### DATA TO PROCESS
Segment Open

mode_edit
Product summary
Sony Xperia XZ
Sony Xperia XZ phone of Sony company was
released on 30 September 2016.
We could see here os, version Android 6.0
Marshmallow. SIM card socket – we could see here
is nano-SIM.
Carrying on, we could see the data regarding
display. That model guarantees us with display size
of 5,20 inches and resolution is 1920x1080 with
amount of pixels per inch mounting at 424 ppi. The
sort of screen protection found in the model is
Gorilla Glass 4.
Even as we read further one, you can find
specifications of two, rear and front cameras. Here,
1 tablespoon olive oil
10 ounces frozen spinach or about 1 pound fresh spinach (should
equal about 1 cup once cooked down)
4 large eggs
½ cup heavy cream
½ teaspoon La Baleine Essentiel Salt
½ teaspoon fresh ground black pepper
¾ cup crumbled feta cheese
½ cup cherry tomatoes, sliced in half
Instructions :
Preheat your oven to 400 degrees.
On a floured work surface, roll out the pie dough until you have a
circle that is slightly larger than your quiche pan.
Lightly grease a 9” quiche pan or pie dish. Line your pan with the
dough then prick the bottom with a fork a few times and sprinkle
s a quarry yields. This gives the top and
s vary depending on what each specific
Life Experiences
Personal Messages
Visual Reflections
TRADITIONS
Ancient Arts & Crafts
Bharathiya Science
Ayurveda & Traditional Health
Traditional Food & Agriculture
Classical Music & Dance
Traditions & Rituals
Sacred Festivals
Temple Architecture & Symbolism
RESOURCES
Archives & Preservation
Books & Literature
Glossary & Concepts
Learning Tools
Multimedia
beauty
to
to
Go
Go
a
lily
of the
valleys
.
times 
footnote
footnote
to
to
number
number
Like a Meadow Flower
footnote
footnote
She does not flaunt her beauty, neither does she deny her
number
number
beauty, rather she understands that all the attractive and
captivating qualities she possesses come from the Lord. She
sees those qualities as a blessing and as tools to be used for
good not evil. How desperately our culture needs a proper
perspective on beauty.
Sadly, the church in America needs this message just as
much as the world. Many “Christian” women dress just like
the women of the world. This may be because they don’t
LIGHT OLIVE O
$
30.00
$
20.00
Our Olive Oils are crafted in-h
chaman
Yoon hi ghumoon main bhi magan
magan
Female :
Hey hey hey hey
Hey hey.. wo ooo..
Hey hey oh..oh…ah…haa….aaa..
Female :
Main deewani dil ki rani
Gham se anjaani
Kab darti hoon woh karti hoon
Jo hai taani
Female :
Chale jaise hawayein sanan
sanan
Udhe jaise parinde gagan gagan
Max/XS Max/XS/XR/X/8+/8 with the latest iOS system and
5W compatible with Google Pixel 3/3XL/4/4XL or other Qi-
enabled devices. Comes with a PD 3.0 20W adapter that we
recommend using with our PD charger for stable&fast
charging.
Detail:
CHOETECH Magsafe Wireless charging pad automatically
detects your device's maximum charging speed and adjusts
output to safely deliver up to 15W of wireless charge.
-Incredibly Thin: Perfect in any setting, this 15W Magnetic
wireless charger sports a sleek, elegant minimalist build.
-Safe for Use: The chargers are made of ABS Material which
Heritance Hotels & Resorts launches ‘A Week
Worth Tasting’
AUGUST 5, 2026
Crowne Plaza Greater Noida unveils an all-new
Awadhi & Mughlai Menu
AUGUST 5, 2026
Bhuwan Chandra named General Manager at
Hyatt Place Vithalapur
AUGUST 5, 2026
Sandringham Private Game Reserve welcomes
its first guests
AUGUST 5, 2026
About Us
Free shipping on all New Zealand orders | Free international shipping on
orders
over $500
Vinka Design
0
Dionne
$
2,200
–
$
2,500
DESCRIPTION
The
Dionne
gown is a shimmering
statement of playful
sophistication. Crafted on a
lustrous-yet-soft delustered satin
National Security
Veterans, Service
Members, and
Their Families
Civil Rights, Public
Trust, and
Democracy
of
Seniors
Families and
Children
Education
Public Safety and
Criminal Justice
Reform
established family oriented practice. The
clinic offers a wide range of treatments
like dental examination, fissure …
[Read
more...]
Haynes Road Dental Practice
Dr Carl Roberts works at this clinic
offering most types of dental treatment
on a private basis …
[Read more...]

Segment Closed

### TASK GOAL
Only the lines from the beginning of the entries through the line bearing "10 ounces frozen" should be returned, each exactly as written.

### EXERCISE RESPONSE
mode_edit
Product summary
Sony Xperia XZ
Sony Xperia XZ phone of Sony company was
released on 30 September 2016.
We could see here os, version Android 6.0
Marshmallow. SIM card socket – we could see here
is nano-SIM.
Carrying on, we could see the data regarding
display. That model guarantees us with display size
of 5,20 inches and resolution is 1920x1080 with
amount of pixels per inch mounting at 424 ppi. The
sort of screen protection found in the model is
Gorilla Glass 4.
Even as we read further one, you can find
specifications of two, rear and front cameras. Here,
1 tablespoon olive oil
10 ounces frozen spinach or about 1 pound fresh spinach (should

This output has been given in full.